[clang] [llvm] [CloneFunction][DebugInfo] Avoid cloning DILocalVariables of inlined functions (PR #75385)

Tue Oct 1 11:26:17 PDT 2024

jmorse wrote:

[This keeps on slipping to the back of my TODO list,]

I've been enlightened by the comments on #68929 about ODR rules, and that there isn't a violation in the example; it does at least exercise the code path of interest, my summary of which is that the ODR-uniquing of types is happening at such a low of a level that it causes surprises and can't be easily fixed. Here's a more well designed reproducer:

    inline int foo() {
      class bar {
      private:
        int a = 0;
      public:
        int get_a() { return a; }
      };

      static bar baz;
      return baz.get_a();
    }

    int a() {
      return foo();
    }

Compile and link this similar to above:
    clang a.cpp  -o b.ll -emit-llvm -S -g -c -O2
    clang b.cpp  -o b.ll -emit-llvm -S -g -c -O2
    llvm-link a.ll b.ll -o c.ll -S
    llc c.ll -o out.o -filetype=obj
    <boom>

Where b.cpp is a copy of the file above with the function renamed from 'a' to 'b' to ensure there aren't multiple conflicting definitions. In this code, we inline the body of "foo" into the 'a' and 'b' functions, and furthermore we inline the get_a method of foo::bar too. In each of the compilation units, this leads to a chain of lexical scopes for the most deeply inlined instruction of:
 * get_a method,
 * foo::bar class
 * foo function
 * 'a' or 'b' function.

The trouble comes when the two modules are linked together: the two collections of DILocations / DILexicalScopes / DISubprograms describing source-locations in each module are distinct and kept separate through linking. However the DICompositeType for foo::bar is unique'd based on its name, and its "scope" field will point into one of the metadata collections. Thus, where we used to have two distinct chains of lexical scopes we've now got a tree of them, joining at the unique'd DICompositeType, and llc is not prepared for this.

I don't know that this is a bug, more of a design mismatch: most of the rest of LLVM is probably OK with having the lexical-scope chain actually being a tree, given that it only ever looks up it. However LexicalScopes does a top down exploration of a function looking for lexical scopes, and is then surprised when it finds different scopes looking from the bottom up.

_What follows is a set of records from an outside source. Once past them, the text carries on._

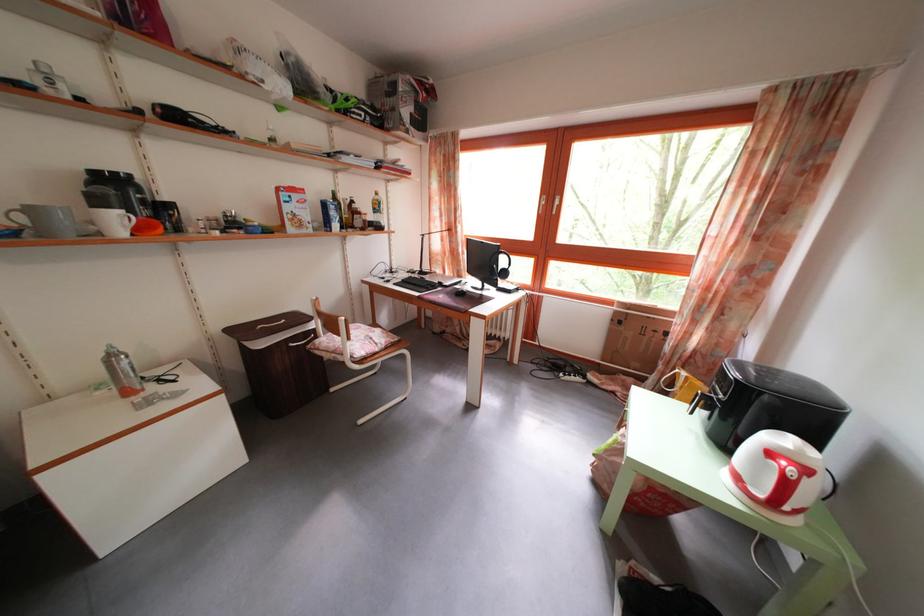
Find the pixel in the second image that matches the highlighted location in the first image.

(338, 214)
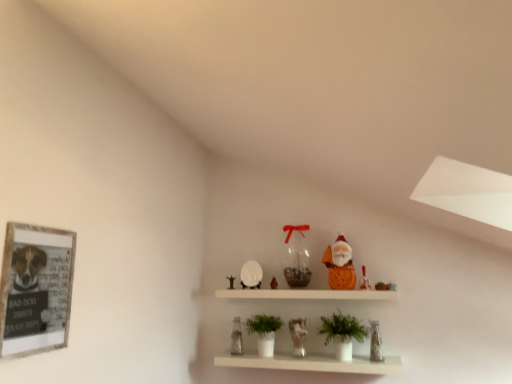
This screenshot has height=384, width=512. In order to click on vacant space that is to the left of matte orange santa at upper center, positioned as the sixth toy in left-to-right order in this screenshot , I will do `click(343, 287)`.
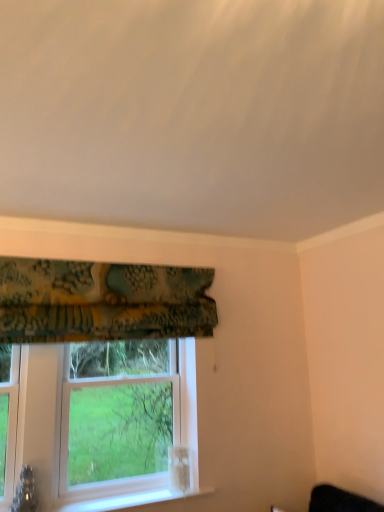
What is the approximate width of white plastic window at center?

24.52 centimeters.

Find the location of a particular element. This screenshot has height=512, width=384. white plastic window at center is located at coordinates (118, 432).

Describe the element at coordinates (118, 432) in the screenshot. The width and height of the screenshot is (384, 512). I see `white plastic window at center` at that location.

Describe the element at coordinates (102, 301) in the screenshot. I see `textured green fabric at upper left` at that location.

Find the location of a particular element. The height and width of the screenshot is (512, 384). textured green fabric at upper left is located at coordinates (102, 301).

Find the location of a particular element. white plastic window at center is located at coordinates (118, 432).

Which object is positioned more to the left, white plastic window at center or textured green fabric at upper left?

From the viewer's perspective, white plastic window at center appears more on the left side.

Considering their positions, is white plastic window at center located in front of or behind textured green fabric at upper left?

Clearly, white plastic window at center is behind textured green fabric at upper left.

Which is behind, point (95, 440) or point (1, 329)?

Positioned behind is point (95, 440).

From the image's perspective, who appears lower, white plastic window at center or textured green fabric at upper left?

white plastic window at center, from the image's perspective.

From a real-world perspective, is white plastic window at center below textured green fabric at upper left?

Indeed, from a real-world perspective, white plastic window at center is positioned beneath textured green fabric at upper left.

Does white plastic window at center have a lesser width compared to textured green fabric at upper left?

No.

Which of these two, white plastic window at center or textured green fabric at upper left, stands taller?

With more height is white plastic window at center.

In terms of size, does white plastic window at center appear bigger or smaller than textured green fabric at upper left?

In the image, white plastic window at center appears to be larger than textured green fabric at upper left.

Could textured green fabric at upper left be considered to be inside white plastic window at center?

No, textured green fabric at upper left is not a part of white plastic window at center.

Are white plastic window at center and textured green fabric at upper left far apart?

That's not correct — white plastic window at center is a little close to textured green fabric at upper left.

Is white plastic window at center looking in the opposite direction of textured green fabric at upper left?

No, textured green fabric at upper left is not at the back of white plastic window at center.

Can you tell me how much white plastic window at center and textured green fabric at upper left differ in facing direction?

The angular difference between white plastic window at center and textured green fabric at upper left is 0.798 degrees.

How much distance is there between white plastic window at center and textured green fabric at upper left?

The distance of white plastic window at center from textured green fabric at upper left is 26.32 inches.

Where is `window below the textured green fabric at upper left (from the image's perspective)`? The image size is (384, 512). window below the textured green fabric at upper left (from the image's perspective) is located at coordinates (118, 432).

Does textured green fabric at upper left appear on the left side of white plastic window at center?

No.

Considering the relative positions of textured green fabric at upper left and white plastic window at center in the image provided, is textured green fabric at upper left in front of white plastic window at center?

That is True.

Is point (122, 295) positioned behind point (123, 485)?

No, it is not.

From the image's perspective, is textured green fabric at upper left above or below white plastic window at center?

Clearly, from the image's perspective, textured green fabric at upper left is above white plastic window at center.

From a real-world perspective, is textured green fabric at upper left over white plastic window at center?

Yes, from a real-world perspective, textured green fabric at upper left is above white plastic window at center.

Between textured green fabric at upper left and white plastic window at center, which one has larger width?

With larger width is white plastic window at center.

Considering the sizes of objects textured green fabric at upper left and white plastic window at center in the image provided, who is taller, textured green fabric at upper left or white plastic window at center?

white plastic window at center.

Which of these two, textured green fabric at upper left or white plastic window at center, is bigger?

white plastic window at center.

Choose the correct answer: Is textured green fabric at upper left inside white plastic window at center or outside it?

textured green fabric at upper left is located beyond the bounds of white plastic window at center.

Is textured green fabric at upper left touching white plastic window at center?

They are not placed beside each other.

Is textured green fabric at upper left positioned with its back to white plastic window at center?

No, textured green fabric at upper left is not facing the opposite direction of white plastic window at center.

You are a GUI agent. You are given a task and a screenshot of the screen. Output one action in this format:
    pyautogui.click(x=<x>, y=<y>)
    Task: Click on the window located on the left of textured green fabric at upper left
    This screenshot has height=512, width=384.
    Given the screenshot: What is the action you would take?
    pyautogui.click(x=118, y=432)

At what (x,y) coordinates should I click in order to perform the action: click on curtain above the white plastic window at center (from the image's perspective). Please return your answer as a coordinate pair (x, y). The height and width of the screenshot is (512, 384). Looking at the image, I should click on (102, 301).

Locate an element on the screen. This screenshot has width=384, height=512. window below the textured green fabric at upper left (from a real-world perspective) is located at coordinates (118, 432).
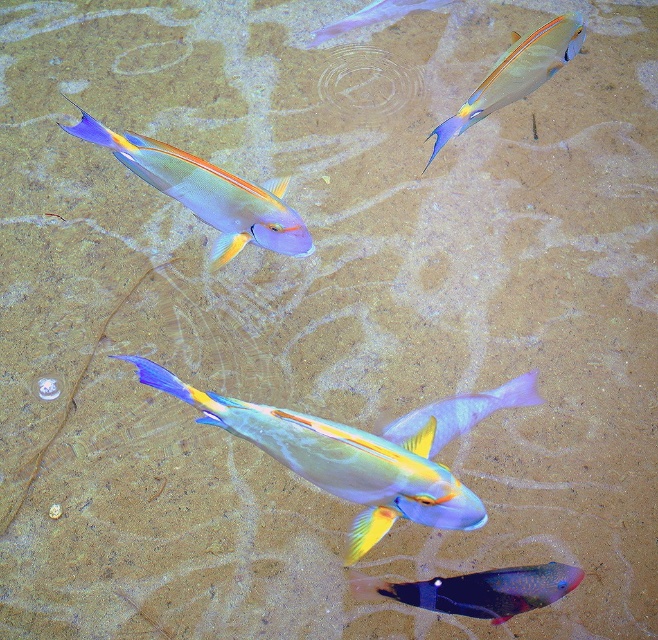
You are a marine biologist observing this underwater scene. You notice the shiny metallic fish at upper right and the translucent purple fish at upper center. Which fish is smaller in size?

The shiny metallic fish at upper right is smaller in size compared to the translucent purple fish at upper center.

You are a marine biologist observing the underwater scene. You notice the translucent blue fish at lower center and the translucent purple fish at upper center. Which fish is positioned higher in the water column?

The translucent purple fish at upper center is positioned higher in the water column than the translucent blue fish at lower center.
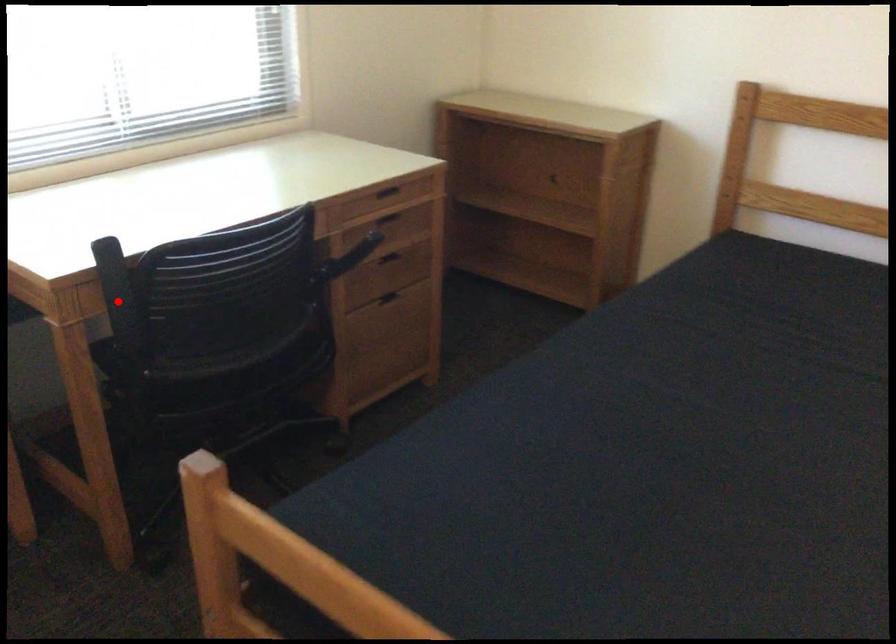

We could adjust it to search upwards for more lexical scopes (it already does that for block-scopes), but then I imagine we would produce very confusing DWARF that contained two Subprogram scopes for the same function.

There's also no easy way of working around this in metadata: we can't describe any other metadata relationship because it's done at such a low level, and we can't selectively not-ODR-unique DICompositeTypes that are inside functions because the lexical scope metadata might not have been loaded yet, so can't be examined.

An immediate fix would be to not set the "identifier" field for the DICompositeType when it's created if it's inside a function scope to avoid ODRUniqing. I've only got a light understanding of what the identifier field is for, so there might be unexpected consequences, plus there'll be a metadata/DWARF size cost to that.

https://github.com/llvm/llvm-project/pull/75385